Revision history for this message
Rafael David Tinoco (rafaeldtinoco) wrote : Re: 3.11 memory consumption leads to HANG (not sure if 3.13 suffers from this).

For the kmem_cache_alloc problem I found a really promising fix saying that the commit:

""""
commit ba5bb147330a8737b6b5a812cc774c79c070704b
Author: Al Viro <email address hidden>
Date: Thu Mar 21 02:21:19 2013 -0400

pipe: take allocation and freeing of pipe_inode_info out of ->i_mutex
""""

present from tags v3.10 to today....

caused a use-after-free problem on VERY rare occasions (maybe until your workload was discovered). This problem really looks like the problem we are having here and is fixed by the following commit:

""""
commit b0d8d2292160bb63de1972361ebed100c64b5b37
Author: Linus Torvalds <email address hidden>
Date: Mon Dec 2 09:44:51 2013 -0800

vfs: fix subtle use-after-free of pipe_inode_info

The pipe code was trying (and failing) to be very careful about freeing
the pipe info only after the last access, with a pattern like:

spin_lock(&inode->i_lock);
if (!--pipe->files) {
inode->i_pipe = NULL;
kill = 1;
}
spin_unlock(&inode->i_lock);
__pipe_unlock(pipe);
if (kill)
free_pipe_info(pipe);

where the final freeing is done last.

HOWEVER. The above is actually broken, because while the freeing is
done at the end, if we have two racing processes releasing the pipe
inode info, the one that *doesn't* free it will decrement the ->files
count, and unlock the inode i_lock, but then still use the
"pipe_inode_info" afterwards when it does the "__pipe_unlock(pipe)".

This is *very* hard to trigger in practice, since the race window is
very small, and adding debug options seems to just hide it by slowing
things down.

Simon originally reported this way back in July as an Oops in
kmem_cache_allocate due to a single bit corruption (due to the final
"spin_unlock(pipe->mutex.wait_lock)" incrementing a field in a different
allocation that had re-used the free'd pipe-info), it's taken this long
to figure out.

Since the 'pipe->files' accesses aren't even protected by the pipe lock
(we very much use the inode lock for that), the simple solution is to
just drop the pipe lock early.
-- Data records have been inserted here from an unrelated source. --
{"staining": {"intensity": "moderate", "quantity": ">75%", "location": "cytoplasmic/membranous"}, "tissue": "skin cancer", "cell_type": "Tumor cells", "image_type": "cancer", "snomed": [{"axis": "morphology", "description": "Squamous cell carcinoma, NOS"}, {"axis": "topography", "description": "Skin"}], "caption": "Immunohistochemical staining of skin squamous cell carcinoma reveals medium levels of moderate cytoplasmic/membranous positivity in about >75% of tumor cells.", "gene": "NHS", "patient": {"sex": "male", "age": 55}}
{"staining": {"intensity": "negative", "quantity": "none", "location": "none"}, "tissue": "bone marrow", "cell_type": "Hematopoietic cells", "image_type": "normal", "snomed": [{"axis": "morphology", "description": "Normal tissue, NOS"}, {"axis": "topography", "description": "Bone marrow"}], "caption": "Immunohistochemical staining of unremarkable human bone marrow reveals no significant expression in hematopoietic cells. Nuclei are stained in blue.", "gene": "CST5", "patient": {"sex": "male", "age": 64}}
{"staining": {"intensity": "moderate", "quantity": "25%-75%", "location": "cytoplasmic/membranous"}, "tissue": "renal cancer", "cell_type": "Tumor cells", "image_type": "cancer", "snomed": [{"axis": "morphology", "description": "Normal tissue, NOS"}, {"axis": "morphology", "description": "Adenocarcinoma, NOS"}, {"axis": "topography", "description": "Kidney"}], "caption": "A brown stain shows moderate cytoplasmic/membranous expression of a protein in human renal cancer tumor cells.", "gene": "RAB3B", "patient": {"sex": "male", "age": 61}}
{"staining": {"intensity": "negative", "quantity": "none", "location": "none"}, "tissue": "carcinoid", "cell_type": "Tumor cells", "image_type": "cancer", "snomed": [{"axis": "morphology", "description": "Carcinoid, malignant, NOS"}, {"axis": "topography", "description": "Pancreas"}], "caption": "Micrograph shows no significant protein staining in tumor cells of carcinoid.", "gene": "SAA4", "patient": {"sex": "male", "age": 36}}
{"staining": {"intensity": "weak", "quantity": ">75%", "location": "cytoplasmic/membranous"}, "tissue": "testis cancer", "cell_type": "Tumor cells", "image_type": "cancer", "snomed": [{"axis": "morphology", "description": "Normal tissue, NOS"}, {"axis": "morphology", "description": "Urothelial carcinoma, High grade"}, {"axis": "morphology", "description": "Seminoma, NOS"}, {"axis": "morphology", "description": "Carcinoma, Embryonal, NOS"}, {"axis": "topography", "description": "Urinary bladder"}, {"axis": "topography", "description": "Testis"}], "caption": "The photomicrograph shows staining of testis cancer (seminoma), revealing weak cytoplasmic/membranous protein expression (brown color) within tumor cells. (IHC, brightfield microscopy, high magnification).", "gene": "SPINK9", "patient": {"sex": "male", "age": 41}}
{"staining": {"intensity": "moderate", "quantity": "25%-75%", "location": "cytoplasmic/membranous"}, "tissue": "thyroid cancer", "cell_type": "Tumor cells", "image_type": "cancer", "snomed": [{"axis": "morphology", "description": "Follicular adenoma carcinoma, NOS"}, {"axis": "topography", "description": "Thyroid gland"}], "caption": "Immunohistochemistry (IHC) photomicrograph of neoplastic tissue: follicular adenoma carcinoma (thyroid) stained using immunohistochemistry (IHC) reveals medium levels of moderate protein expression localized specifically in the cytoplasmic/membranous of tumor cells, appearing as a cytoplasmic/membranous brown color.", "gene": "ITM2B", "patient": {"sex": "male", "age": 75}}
And since there were two users of this
pattern, create a helper function for it.

Introduced commit ba5bb147330a ("pipe: take allocation and freeing of
pipe_inode_info out of ->i_mutex").

Reported-by: Simon Kirby <email address hidden>
Reported-by: Ian Applegate <email address hidden>
Acked-by: Al Viro <email address hidden>
Cc: <email address hidden> # v3.10+
Signed-off-by: Linus Torvalds <email address hidden>
""""

The fix is contained in the following tags:

inaddy@inerddy:/bugs/kernel/upstream$ git tag --contains b0d8d2292160bb63de1972361ebed100c64b5b37
v3.13
v3.13-rc3
v3.13-rc4
v3.13-rc5
v3.13-rc6
v3.13-rc7
v3.13-rc8
v3.14
v3.14-rc1
v3.14-rc2

And v3.13 might not suffer from this issue.